> Data extracts:
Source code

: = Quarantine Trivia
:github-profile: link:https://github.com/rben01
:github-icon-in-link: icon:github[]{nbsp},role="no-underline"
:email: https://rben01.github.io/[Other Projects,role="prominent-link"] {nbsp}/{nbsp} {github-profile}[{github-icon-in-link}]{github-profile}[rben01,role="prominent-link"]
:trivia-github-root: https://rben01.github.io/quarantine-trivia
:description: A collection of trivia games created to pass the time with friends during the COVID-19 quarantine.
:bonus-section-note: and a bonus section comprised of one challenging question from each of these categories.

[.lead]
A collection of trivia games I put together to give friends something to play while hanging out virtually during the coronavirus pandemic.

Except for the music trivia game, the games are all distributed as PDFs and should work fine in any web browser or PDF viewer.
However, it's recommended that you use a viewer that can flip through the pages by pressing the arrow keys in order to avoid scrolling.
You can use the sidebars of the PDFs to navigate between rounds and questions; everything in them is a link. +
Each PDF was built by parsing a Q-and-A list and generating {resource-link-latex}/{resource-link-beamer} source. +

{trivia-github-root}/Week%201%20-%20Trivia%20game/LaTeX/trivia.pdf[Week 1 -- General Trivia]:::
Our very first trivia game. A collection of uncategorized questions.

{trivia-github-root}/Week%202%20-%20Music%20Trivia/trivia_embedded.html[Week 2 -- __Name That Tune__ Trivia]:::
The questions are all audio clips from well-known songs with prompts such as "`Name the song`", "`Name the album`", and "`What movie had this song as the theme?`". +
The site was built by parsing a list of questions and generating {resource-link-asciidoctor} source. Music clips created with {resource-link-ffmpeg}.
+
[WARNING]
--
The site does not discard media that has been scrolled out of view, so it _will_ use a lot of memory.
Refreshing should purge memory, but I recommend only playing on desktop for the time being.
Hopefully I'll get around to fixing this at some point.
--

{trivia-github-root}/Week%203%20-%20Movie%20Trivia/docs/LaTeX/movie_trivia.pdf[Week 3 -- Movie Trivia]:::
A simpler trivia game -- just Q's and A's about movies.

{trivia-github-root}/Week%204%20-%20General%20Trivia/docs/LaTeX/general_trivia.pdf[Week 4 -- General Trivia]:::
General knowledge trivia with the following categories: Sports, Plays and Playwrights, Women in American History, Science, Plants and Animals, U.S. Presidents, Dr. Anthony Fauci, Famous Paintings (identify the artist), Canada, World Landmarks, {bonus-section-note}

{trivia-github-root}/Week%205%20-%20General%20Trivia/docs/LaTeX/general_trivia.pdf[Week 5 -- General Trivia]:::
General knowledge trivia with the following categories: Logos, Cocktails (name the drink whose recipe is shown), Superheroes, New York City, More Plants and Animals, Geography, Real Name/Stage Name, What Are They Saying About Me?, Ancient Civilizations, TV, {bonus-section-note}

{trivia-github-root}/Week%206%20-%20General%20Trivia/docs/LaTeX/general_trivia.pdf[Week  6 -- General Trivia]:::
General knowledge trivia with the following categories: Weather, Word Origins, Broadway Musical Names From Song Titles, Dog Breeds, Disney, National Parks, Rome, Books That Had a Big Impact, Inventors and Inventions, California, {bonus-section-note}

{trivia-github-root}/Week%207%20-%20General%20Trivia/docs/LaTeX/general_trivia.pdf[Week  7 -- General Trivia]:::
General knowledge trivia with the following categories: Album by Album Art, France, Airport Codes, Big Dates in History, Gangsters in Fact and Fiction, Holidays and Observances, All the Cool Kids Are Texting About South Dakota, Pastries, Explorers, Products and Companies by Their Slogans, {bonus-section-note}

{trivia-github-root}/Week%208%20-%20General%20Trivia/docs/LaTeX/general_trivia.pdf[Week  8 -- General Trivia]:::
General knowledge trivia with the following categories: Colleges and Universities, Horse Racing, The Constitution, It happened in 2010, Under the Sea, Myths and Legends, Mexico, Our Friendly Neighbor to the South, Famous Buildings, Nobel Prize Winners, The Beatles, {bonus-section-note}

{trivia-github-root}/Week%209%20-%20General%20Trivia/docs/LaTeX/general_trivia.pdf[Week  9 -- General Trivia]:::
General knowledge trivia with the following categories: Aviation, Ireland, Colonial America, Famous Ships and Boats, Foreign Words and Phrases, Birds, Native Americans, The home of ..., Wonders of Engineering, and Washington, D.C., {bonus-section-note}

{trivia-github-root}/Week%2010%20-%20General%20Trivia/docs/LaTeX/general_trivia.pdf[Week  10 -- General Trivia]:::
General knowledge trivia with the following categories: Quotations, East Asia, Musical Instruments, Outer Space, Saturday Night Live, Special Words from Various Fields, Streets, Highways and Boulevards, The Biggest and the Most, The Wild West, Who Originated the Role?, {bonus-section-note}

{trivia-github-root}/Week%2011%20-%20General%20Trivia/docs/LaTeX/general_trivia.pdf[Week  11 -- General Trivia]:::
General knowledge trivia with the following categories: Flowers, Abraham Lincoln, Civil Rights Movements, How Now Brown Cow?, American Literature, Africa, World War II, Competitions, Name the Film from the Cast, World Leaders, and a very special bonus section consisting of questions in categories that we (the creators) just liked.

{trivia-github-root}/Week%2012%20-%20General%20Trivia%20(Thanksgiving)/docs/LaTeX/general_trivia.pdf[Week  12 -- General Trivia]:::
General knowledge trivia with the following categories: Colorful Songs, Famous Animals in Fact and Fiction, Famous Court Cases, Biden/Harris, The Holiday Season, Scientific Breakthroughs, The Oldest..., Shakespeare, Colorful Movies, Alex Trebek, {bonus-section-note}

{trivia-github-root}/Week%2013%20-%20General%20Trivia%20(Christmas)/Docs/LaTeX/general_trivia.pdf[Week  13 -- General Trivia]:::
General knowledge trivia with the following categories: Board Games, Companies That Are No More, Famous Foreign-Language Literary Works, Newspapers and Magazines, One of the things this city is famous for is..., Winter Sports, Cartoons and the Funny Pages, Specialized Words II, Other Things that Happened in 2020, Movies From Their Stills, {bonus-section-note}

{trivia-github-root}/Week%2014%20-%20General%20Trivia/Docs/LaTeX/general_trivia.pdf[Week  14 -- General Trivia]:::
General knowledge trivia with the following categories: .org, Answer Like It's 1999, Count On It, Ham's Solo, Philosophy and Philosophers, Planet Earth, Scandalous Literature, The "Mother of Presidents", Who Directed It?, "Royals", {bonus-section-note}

> About this exercise:
If a line in the data above contains "icon", return that line.

> Expected answer:
:github-icon-in-link: icon:github[]{nbsp},role="no-underline"
:email: https://rben01.github.io/[Other Projects,role="prominent-link"] {nbsp}/{nbsp} {github-profile}[{github-icon-in-link}]{github-profile}[rben01,role="prominent-link"]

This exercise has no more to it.